As for Britain, recent scholarship indicates that what really happened is a grouping alliance (Clark talks about it). Britain tried 18th century alliance norms, and as in the 18th century it got grief for it. To explain. A grouping alliance is an alliance with a enemy or potential enemy. The goal is to gain some control over the foreign policy decisions of your ally. This happens when you are unable to block pernicious for you foreign policy decisions by that enemy via adversarial means. The UK was as worried as Germany about Russian industrialization, and Russian expansionism in Central Asia. The problem is that the Brits had come to see Japan and British might in Central Asia as inadequate for checking Russian expansion. An alliance with Germany would not change that basic worsening security environment. And as you guys said Willy did all the bad things to make it worse (building a fleet that siphoned British resources from central Asia to the channel). So in the end crucial decision makers (Grey and otehrs) decided that the only choice was grouping Russia. A bad choice for millions of Britons and Commonwealth soldiers.

Beaumap02 Jun 2015 12:03 a.m. PST

Very intelligent thread. I feel genuinely educated. Thanks all, particularly KTravlos.

KTravlos02 Jun 2015 2:26 a.m. PST

Thank you. Essentially World War 1 is my advisors hobby project. The research he does for fun.He is getting close to retirement and after 20 books and 77 book chapters and articles he now gets to do the stuff he really likes for fun. Some of it has rubbed off on me (I was more of a Crimean War buff when I was accepted in the PhD)

redcoat02 Jun 2015 12:55 p.m. PST

Thanks all, esp.

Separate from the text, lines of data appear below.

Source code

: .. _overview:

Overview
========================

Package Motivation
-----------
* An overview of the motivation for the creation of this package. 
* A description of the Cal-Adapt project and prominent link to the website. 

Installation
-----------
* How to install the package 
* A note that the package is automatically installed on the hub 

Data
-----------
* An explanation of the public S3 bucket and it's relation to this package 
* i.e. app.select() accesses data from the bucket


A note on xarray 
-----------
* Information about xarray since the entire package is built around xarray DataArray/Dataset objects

KTravlos! "The Outbreak of the First World War" has duly been ordered!

OSchmidt02 Jun 2015 1:44 p.m. PST

An essential book on this is George, Nicholas, and Wilhelm by Amanda Carter. The book shows the personal interaction of the three "cousinly" sovereigns and their part in the start of the war.

138SquadronRAF05 Jun 2015 10:56 a.m. PST

Thanks for the information gentlemen. I wish the Napoleonic Boards could be like this. The disadvantage of the place is that there is the "Idiot Tendency" that derails discussions.

OSchmidt05 Jun 2015 1:32 p.m. PST

I must be losing my mind. I am presently reading Ian Ousby's "The Road to Vedun: France, nationalism, and the First World War." Actually I took a break from that to read something else and that must be the reason. Anyway, I am reading this and Ousby has several chapters on this very subject, and others as well. This is a book which deals with the details of the battle, but also goes backwards and forwards in the History of France to fit the battle of Verdun, how it happened, what it meant then and came to mean in French History, and its legacy for Gaullism, Petain, and the rest. It's a slow reading book, not because it's hard to read, but because you want to carefully think of what the guy is saying. He's packed a lot into it, and as they say "there's a lot of meat in that sausage" which means you have to go through it carefully and think about it.

However it is a masterful work and does a great job in my opinion of explaining the what, why, and wherefore of Verdun and how it became so central to French self view.

Otto

KTravlos05 Jun 2015 3:06 p.m. PST

Otto, thanks for telling us about that book. I might check it out.